Grade 3 sprains follow the same general approach, but the timeline is longer and bracing is more important in the early weeks. Surgery is not automatically required for a complete tear. The MCL has a good blood supply compared to ligaments like the ACL, which gives it a stronger capacity to heal on its own. However, surgery becomes a more serious consideration when a grade 3 MCL tear occurs alongside damage to other ligaments or when the knee remains unstable after a full course of rehabilitation. Athletes aiming to return to high-level competition and patients with complex multi-ligament injuries are the most likely candidates for surgical repair or reconstruction.

Treatment decisions for severe tears are individualized. Factors like your activity goals, the specific combination of injured structures, and how your knee responds to rehab all play into whether conservative treatment is sufficient or surgery offers a better outcome.

Recovery and Return to Activity

For a mild sprain, most people return to normal activity within one to three weeks. You can often continue low-impact exercise like cycling or swimming within days, as long as it’s pain-free. A moderate sprain typically sidelines you for four to six weeks, with a gradual progression from protected movement to sport-specific drills before full clearance.

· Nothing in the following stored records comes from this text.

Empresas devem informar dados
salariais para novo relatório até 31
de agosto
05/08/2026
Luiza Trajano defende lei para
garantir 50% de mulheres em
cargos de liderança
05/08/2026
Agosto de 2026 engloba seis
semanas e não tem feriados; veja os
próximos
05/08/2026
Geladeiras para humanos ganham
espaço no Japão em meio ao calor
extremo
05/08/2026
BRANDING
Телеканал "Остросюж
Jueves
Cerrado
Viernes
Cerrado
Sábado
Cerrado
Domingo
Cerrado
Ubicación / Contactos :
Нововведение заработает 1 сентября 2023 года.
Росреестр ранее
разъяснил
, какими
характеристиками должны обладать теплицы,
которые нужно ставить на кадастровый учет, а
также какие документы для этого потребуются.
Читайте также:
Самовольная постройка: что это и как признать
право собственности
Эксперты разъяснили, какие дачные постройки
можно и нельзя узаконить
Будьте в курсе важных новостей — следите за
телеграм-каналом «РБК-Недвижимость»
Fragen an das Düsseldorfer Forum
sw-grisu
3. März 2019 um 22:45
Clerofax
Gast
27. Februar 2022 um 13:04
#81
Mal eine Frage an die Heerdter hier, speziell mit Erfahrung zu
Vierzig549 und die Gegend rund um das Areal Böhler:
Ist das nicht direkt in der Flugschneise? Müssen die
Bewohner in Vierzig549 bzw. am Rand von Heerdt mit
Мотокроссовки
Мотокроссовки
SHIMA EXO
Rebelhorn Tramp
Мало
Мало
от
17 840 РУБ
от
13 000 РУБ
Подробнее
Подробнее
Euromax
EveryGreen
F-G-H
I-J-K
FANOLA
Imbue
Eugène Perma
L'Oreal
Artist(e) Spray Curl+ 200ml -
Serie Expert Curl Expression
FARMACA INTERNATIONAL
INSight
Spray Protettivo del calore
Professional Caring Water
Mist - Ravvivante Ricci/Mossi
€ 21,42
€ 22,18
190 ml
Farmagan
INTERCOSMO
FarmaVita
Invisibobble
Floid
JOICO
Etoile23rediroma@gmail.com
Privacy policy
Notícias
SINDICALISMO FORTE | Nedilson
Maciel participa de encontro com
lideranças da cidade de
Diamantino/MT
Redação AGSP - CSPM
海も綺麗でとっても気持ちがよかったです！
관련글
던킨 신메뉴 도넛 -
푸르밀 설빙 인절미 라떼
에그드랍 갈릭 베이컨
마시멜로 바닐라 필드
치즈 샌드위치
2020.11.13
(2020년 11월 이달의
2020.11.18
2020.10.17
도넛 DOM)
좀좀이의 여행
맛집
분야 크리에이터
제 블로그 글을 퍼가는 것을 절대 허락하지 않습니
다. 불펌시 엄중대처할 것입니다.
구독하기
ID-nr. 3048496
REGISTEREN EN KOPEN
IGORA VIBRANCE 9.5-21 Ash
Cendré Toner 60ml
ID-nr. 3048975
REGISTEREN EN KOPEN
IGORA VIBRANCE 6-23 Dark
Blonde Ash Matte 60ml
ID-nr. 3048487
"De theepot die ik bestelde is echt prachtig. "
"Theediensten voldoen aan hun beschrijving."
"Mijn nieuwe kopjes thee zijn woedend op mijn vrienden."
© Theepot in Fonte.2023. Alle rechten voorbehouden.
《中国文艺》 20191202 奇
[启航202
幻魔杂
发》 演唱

Severe sprains take six weeks at minimum, and some require three months or more before the knee feels fully trustworthy during cutting, pivoting, or contact. The rehab milestones matter more than the calendar: full, pain-free range of motion, strength that matches the uninjured leg, and confidence performing sport-specific movements are all benchmarks your physical therapist will assess before clearing you.

One factor that speeds recovery across all grades is consistent rehab. Skipping exercises or returning to activity too early increases the risk of re-injury or lingering instability. On the other hand, the MCL generally heals well with proper management, and most people, even those with grade 3 tears treated without surgery, return to their previous level of activity.